### Task details
Repeat each line, word for word, from the one containing "को लेकर जारी" through the last line of the entries, and include no other output.

### Data records
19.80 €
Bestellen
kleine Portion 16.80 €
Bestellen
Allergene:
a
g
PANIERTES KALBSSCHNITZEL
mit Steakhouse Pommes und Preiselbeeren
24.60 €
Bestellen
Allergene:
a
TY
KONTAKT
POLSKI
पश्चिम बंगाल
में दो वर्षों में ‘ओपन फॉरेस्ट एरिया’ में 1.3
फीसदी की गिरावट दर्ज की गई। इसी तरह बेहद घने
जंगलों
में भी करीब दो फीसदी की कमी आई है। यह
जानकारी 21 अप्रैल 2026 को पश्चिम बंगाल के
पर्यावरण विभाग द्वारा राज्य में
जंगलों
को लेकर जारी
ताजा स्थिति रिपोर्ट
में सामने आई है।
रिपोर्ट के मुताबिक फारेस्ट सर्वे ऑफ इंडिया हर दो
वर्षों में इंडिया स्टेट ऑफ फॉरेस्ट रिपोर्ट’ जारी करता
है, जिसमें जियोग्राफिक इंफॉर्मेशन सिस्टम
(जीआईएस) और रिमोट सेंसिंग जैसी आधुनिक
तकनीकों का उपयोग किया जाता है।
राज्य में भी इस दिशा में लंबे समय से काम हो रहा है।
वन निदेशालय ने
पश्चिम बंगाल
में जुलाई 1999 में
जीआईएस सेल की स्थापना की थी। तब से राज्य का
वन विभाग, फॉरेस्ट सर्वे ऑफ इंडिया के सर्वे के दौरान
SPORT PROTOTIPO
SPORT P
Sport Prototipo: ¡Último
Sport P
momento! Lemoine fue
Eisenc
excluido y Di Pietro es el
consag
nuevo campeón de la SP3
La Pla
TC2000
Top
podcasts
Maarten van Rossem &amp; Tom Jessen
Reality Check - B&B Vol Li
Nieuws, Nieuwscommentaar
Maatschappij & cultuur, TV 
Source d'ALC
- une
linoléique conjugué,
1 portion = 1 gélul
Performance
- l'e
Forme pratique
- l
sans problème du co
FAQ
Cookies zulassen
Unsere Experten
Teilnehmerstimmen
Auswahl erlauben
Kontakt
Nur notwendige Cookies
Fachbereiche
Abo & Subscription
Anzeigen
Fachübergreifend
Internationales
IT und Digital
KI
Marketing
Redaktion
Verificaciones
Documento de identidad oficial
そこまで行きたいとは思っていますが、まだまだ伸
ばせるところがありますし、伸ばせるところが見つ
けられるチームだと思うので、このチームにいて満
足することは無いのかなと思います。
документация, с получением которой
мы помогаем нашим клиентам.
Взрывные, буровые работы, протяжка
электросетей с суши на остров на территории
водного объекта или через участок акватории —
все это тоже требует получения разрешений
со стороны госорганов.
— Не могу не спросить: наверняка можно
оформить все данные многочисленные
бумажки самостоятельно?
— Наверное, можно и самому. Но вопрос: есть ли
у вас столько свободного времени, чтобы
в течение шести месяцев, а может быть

### Reply to the exercise
को लेकर जारी
ताजा स्थिति रिपोर्ट
में सामने आई है।
रिपोर्ट के मुताबिक फारेस्ट सर्वे ऑफ इंडिया हर दो
वर्षों में इंडिया स्टेट ऑफ फॉरेस्ट रिपोर्ट’ जारी करता
है, जिसमें जियोग्राफिक इंफॉर्मेशन सिस्टम
(जीआईएस) और रिमोट सेंसिंग जैसी आधुनिक
तकनीकों का उपयोग किया जाता है।
राज्य में भी इस दिशा में लंबे समय से काम हो रहा है।
वन निदेशालय ने
पश्चिम बंगाल
में जुलाई 1999 में
जीआईएस सेल की स्थापना की थी। तब से राज्य का
वन विभाग, फॉरेस्ट सर्वे ऑफ इंडिया के सर्वे के दौरान
SPORT PROTOTIPO
SPORT P
Sport Prototipo: ¡Último
Sport P
momento! Lemoine fue
Eisenc
excluido y Di Pietro es el
consag
nuevo campeón de la SP3
La Pla
TC2000
Top
podcasts
Maarten van Rossem &amp; Tom Jessen
Reality Check - B&B Vol Li
Nieuws, Nieuwscommentaar
Maatschappij & cultuur, TV 
Source d'ALC
- une
linoléique conjugué,
1 portion = 1 gélul
Performance
- l'e
Forme pratique
- l
sans problème du co
FAQ
Cookies zulassen
Unsere Experten
Teilnehmerstimmen
Auswahl erlauben
Kontakt
Nur notwendige Cookies
Fachbereiche
Abo & Subscription
Anzeigen
Fachübergreifend
Internationales
IT und Digital
KI
Marketing
Redaktion
Verificaciones
Documento de identidad oficial
そこまで行きたいとは思っていますが、まだまだ伸
ばせるところがありますし、伸ばせるところが見つ
けられるチームだと思うので、このチームにいて満
足することは無いのかなと思います。
документация, с получением которой
мы помогаем нашим клиентам.
Взрывные, буровые работы, протяжка
электросетей с суши на остров на территории
водного объекта или через участок акватории —
все это тоже требует получения разрешений
со стороны госорганов.
— Не могу не спросить: наверняка можно
оформить все данные многочисленные
бумажки самостоятельно?
— Наверное, можно и самому. Но вопрос: есть ли
у вас столько свободного времени, чтобы
в течение шести месяцев, а может быть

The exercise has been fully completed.